_DOCUMENT SECTION_
· · · ·

R help - Mar 2012 - sas retain statement in R or fitting differene equations in NLS

I wish to fit a dynamical model in R and I am running in a problem that 
requires some of your wisdom to solve. For SAS users I am searching for 
the equivalent of the */retain/ *statement.

For people that want to read complicated explanations to help me:

I have a system of two equations written as difference equations here.

To boil it down. I have a dataframe with three variables y, X1, X2 which 
are measured. Now, I want to estimate a model which says y= 
yhat+epsillon as in standard nonlinear regression. Where yhat is the 
predicted value of y.

yhat can be calculated as follows:

# This code illustrates how I could simulate the expected values of y if 
I knew the values of the parameters tau and b.
# but in reality I would like to estimate them.

· · · ·

_PROBLEM A_
Answer from the forum post, one line per question:
(i) For which SAS statement is the writer seeking an equivalent in R?
(ii) Which three measured variables does the dataframe contain?
(iii) Which two parameters does the writer want to estimate?
_PROBLEM B_
Pull out the part of the forum post starting with "For people that" and going on through "value of y.".

_DATASET CONTENT_
· · · ·

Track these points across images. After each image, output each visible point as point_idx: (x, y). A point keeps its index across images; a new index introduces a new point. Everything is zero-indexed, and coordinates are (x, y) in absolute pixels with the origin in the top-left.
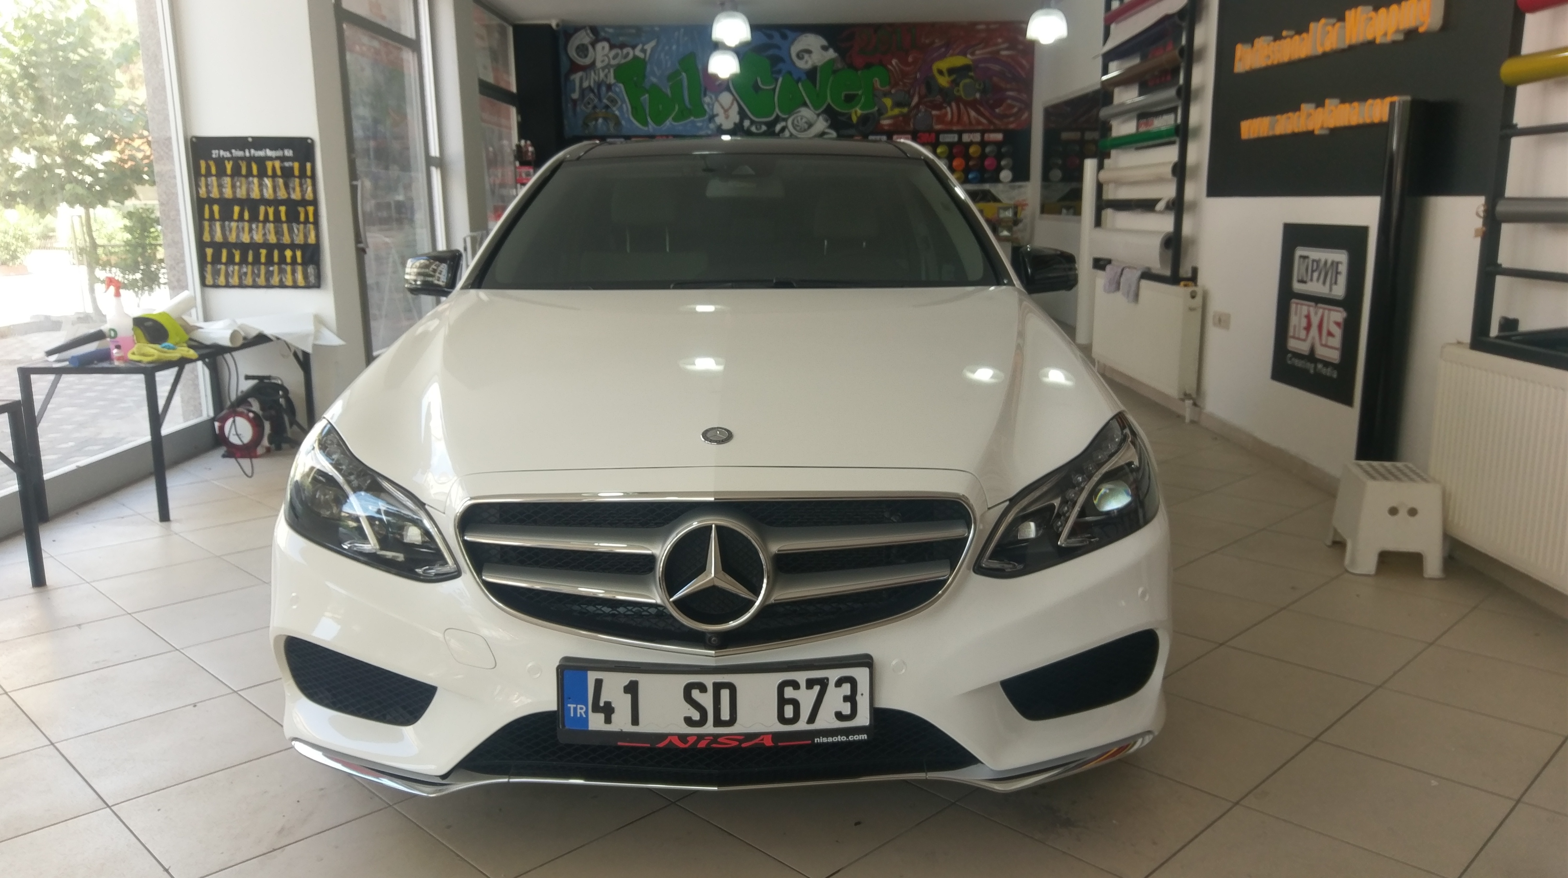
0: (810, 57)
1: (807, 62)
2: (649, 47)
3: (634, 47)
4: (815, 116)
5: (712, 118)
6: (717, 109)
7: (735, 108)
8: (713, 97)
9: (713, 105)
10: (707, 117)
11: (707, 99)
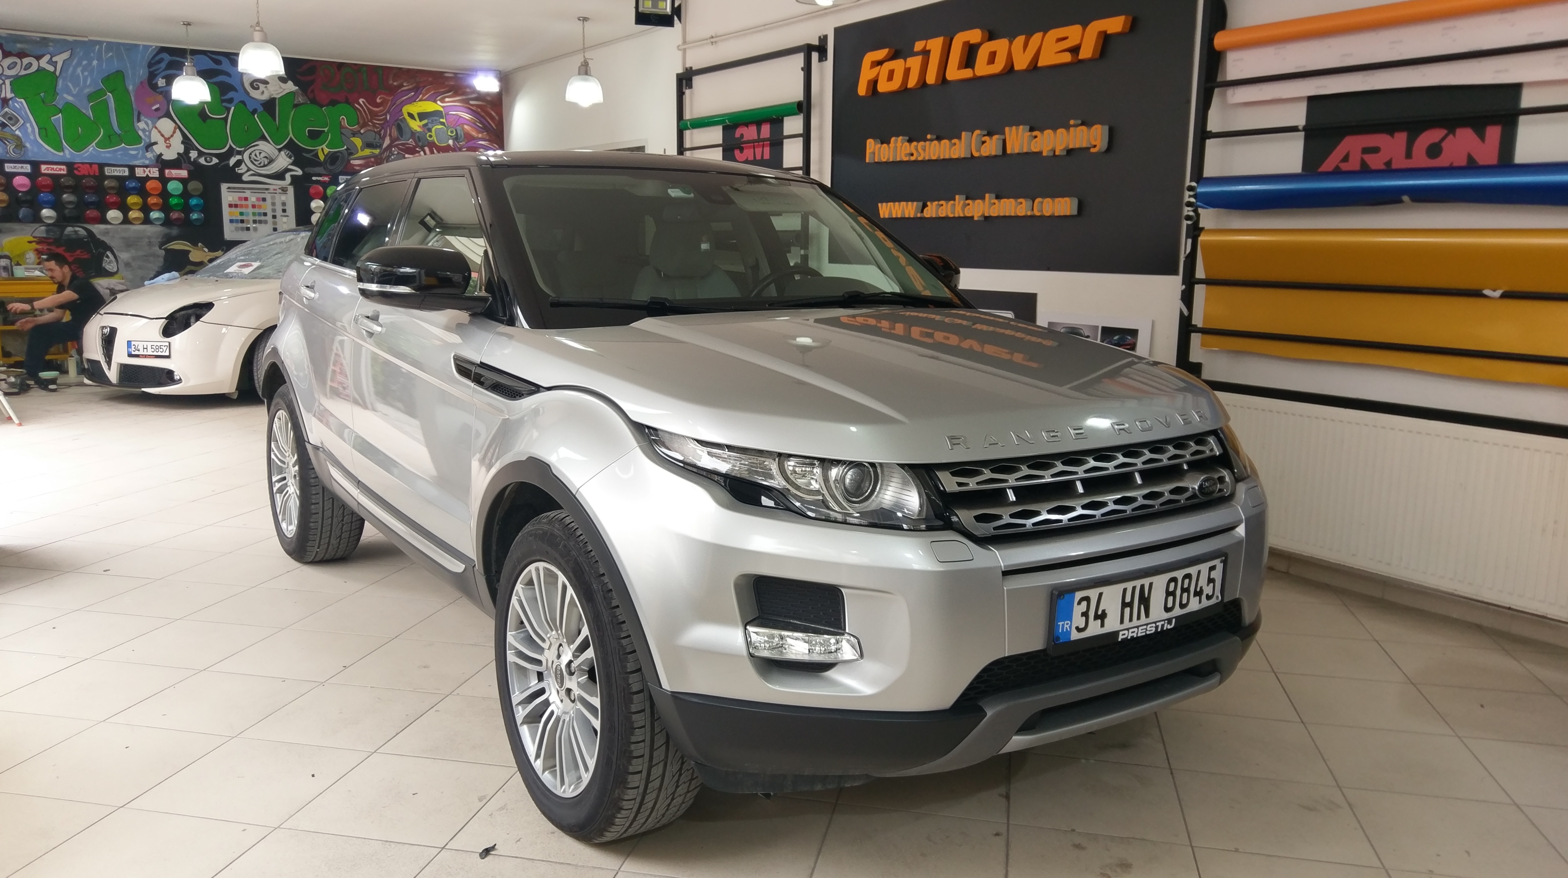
0: (266, 87)
1: (263, 93)
2: (60, 59)
3: (38, 58)
4: (277, 151)
5: (149, 146)
6: (155, 136)
7: (178, 137)
8: (150, 122)
9: (150, 132)
10: (142, 144)
11: (141, 125)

· · · ·

_OUTPUT A_
(i) The retain statement.
(ii) y, X1 and X2.
(iii) tau and b.

_OUTPUT B_
For people that want to read complicated explanations to help me:

I have a system of two equations written as difference equations here.

To boil it down. I have a dataframe with three variables y, X1, X2 which 
are measured. Now, I want to estimate a model which says y= 
yhat+epsillon as in standard nonlinear regression. Where yhat is the 
predicted value of y.